Contrary to Giuliani’s 1998 musings, it is a lot easier to blame human beings than it is to blame mechanisms. But the real culprit in Sunday’s fire isn’t the mayor, or even the landlords. It’s something more abstract than a broken door, a space heater, or even a bad management company. The fuel for fires like the one in the Bronx is money – specifically, the flood of investment money that is pouring into so-called affordable housing from investors all over the globe.

“There are very few asset classes with more proven resilience and staying power than affordable housing, and competition for deals in the five boroughs remains extremely high,” Andrew Gendron of LIHC told The Real Deal last week – announcing his acquisition, in partnership with Camber, of a $68m portfolio in East Harlem.

Follow the money, and you will find a line from the broken doors and heaters to the big banks that finance affordable housing deals

That’s real estate for “there’s gold in them there hills”. The financialization of poverty – and specifically, of affordable housing – has created a gold rush. And when the money floods in, it changes neighborhoods in ways that don’t necessarily benefit people in buildings such as Twin Parks.
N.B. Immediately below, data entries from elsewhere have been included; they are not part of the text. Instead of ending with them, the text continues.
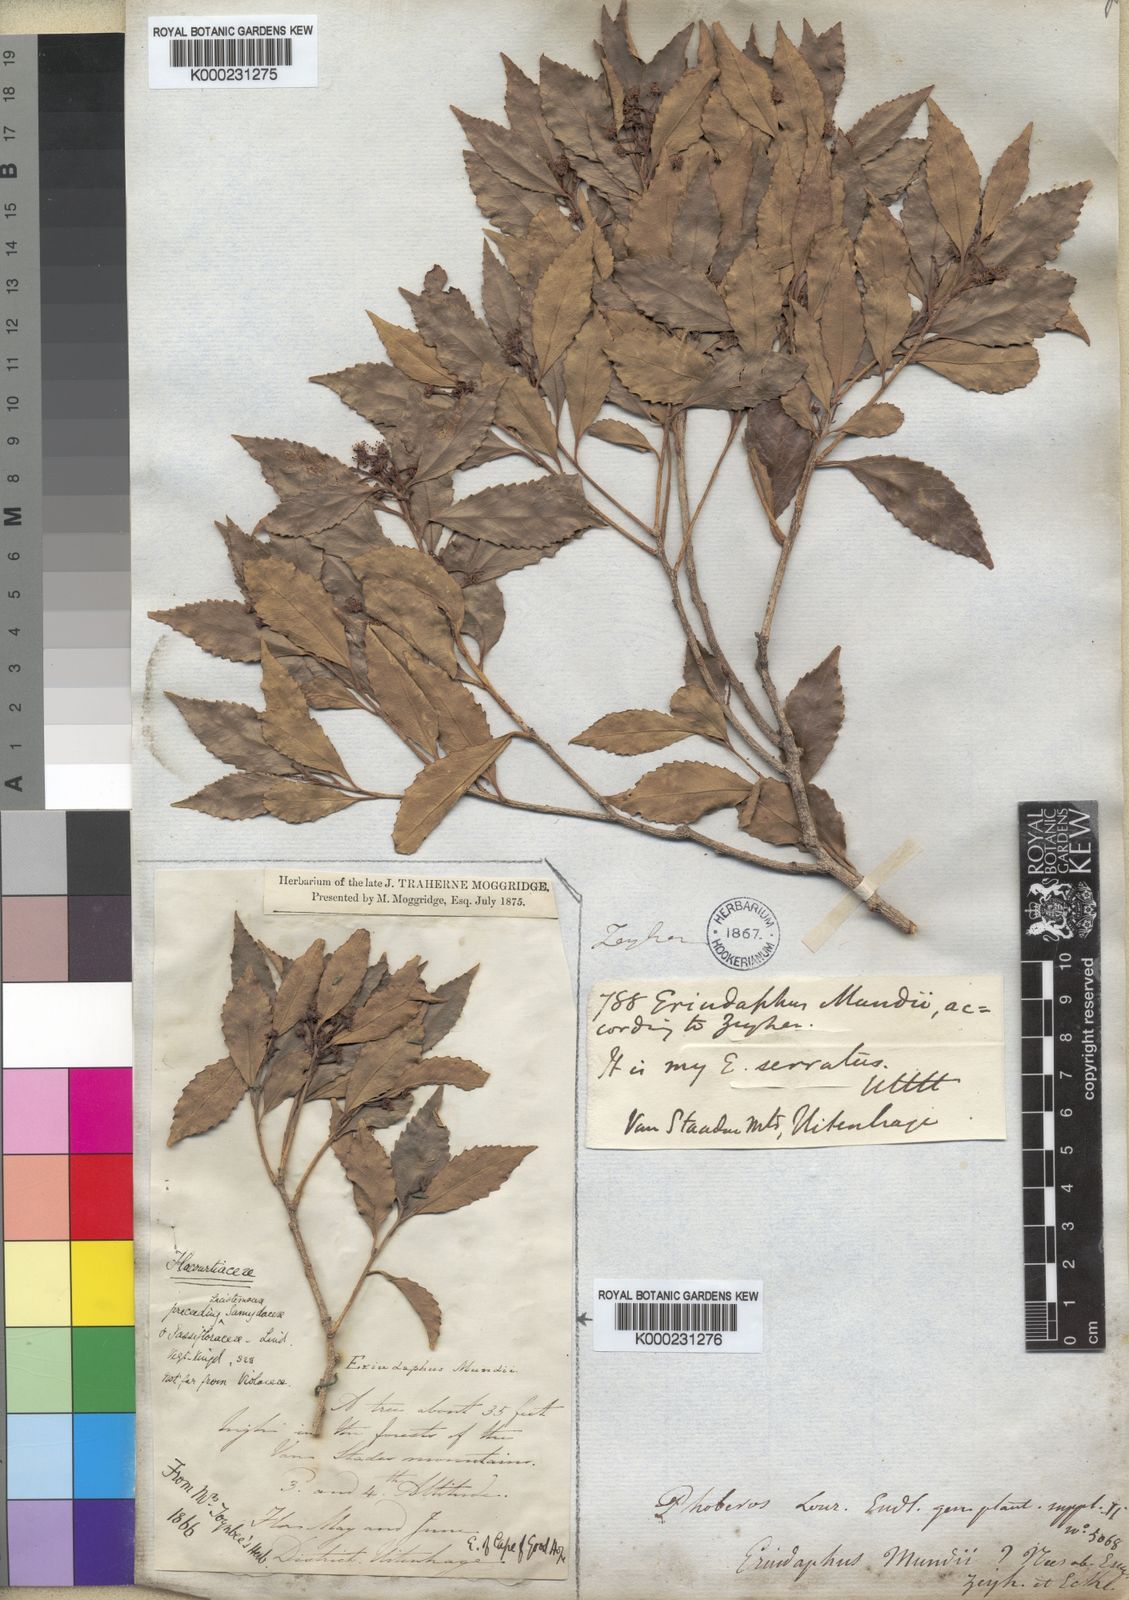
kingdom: Plantae
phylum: Tracheophyta
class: Magnoliopsida
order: Malpighiales
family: Salicaceae
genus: Scolopia
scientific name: Scolopia mundii
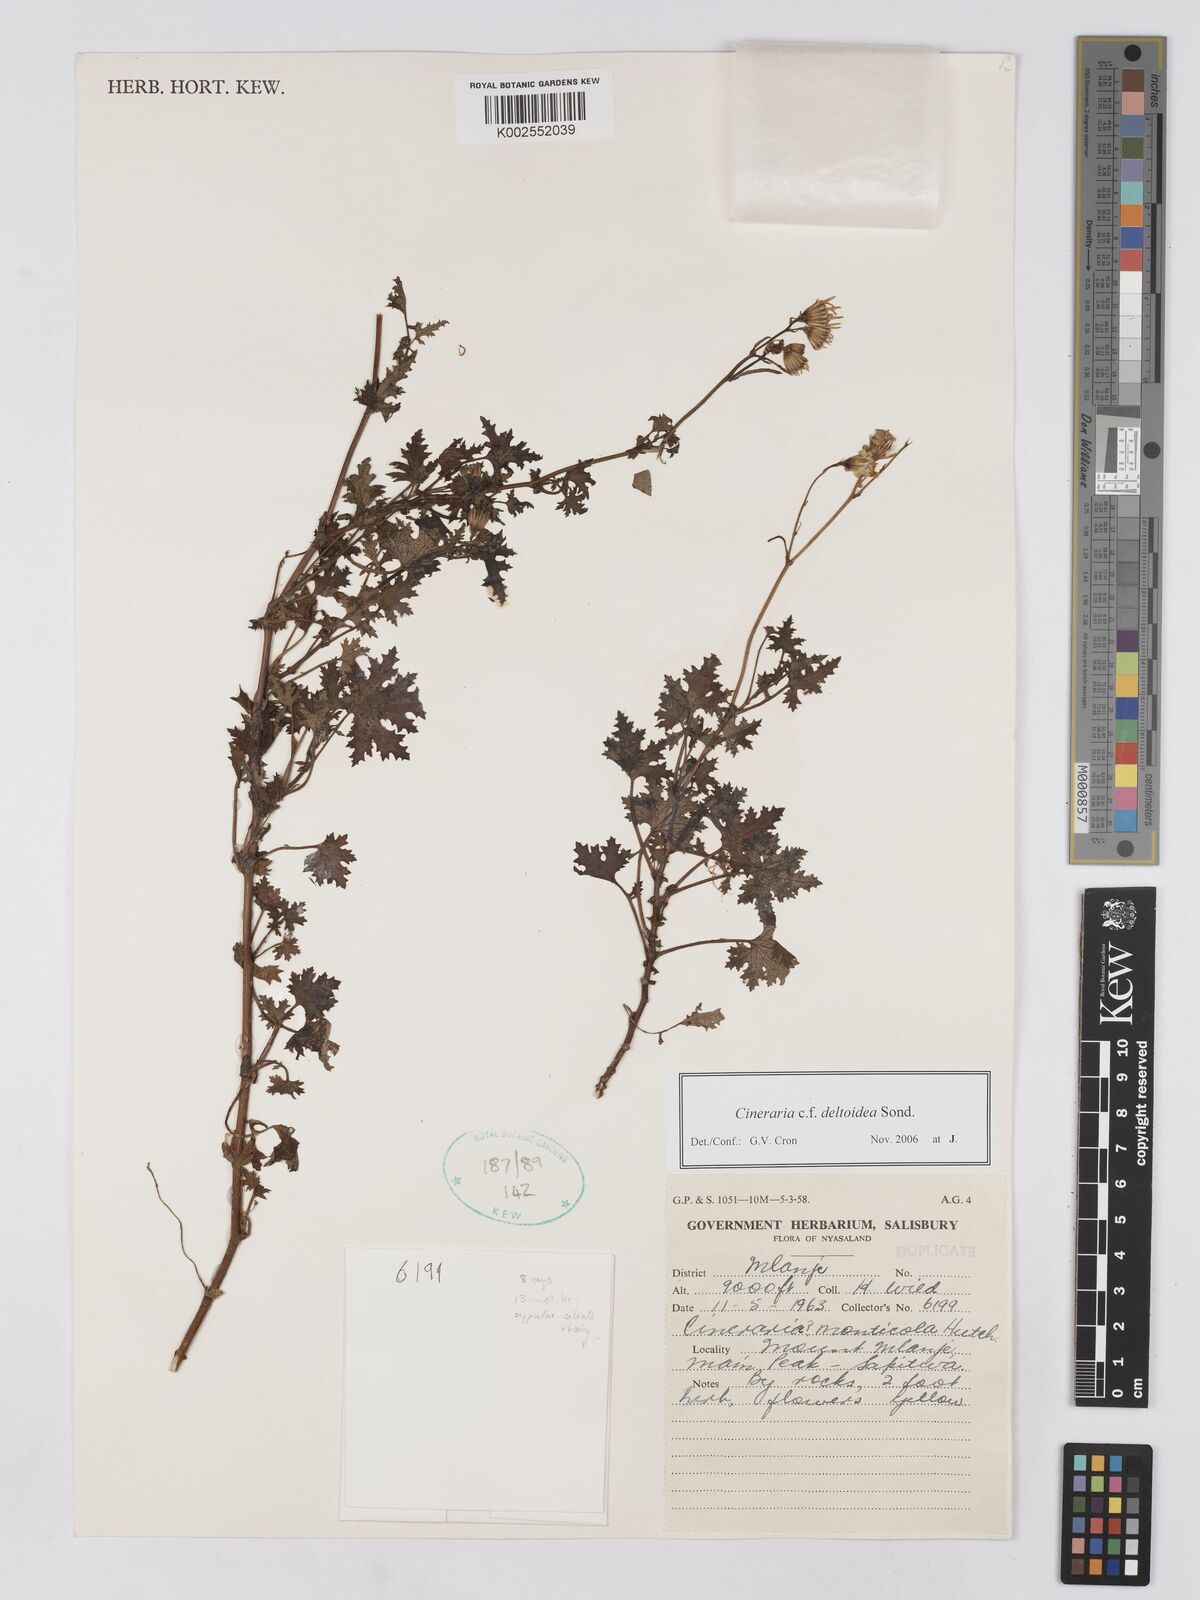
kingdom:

Follow the money, and you will find a line from the broken doors and heaters in buildings all over the city to the big banks that finance affordable housing deals.

“When you make the decision to stop directly funding housing for the poor, and you decide to involve private entities to do it for you, then you introduce market forces into the process of providing affordable housing,” says Henríquez. “And those market forces have created an incentive on many of the landlords to neglect their properties for many decades, to where we see things like the tragedy at Twin Parks.”

The result of all this investment, as longtime Bronx resident Eileen Markey points out in a recent dispatch for the New Republic, is that many of the buildings in the Bronx are bearing mortgages worth much more than the net operating income (NOI) of the buildings can produce. Landlords who “bought up buildings at speculative prices, gambling on ever-increasing rents – and quite literally banking on the ability to oust low-income tenants – are faced with declining buildings they can’t afford to maintain and investors they are obliged to serve”, she writes.

This is the heart of the problem. If housing vulnerable people is an asset class – not a social good, or a human right – then generating returns for investors will always be in a zero-sum relationship with providing safe housing for those people. Landlords will always be in the middle; and when they’re taking sides, as they must in housing for profit, investors will always win.

“When housing is a commodity, and making repairs is a cost – and like any cost, it needs to be minimized so that profit can be maximized – no law changes that basic fact,” says Henríquez. “Providing safe and decent habitable conditions for your tenants falls on the cost side of your balance sheet. And so that already creates an incentive to do as little as possible. To keep that cost as low as possible.”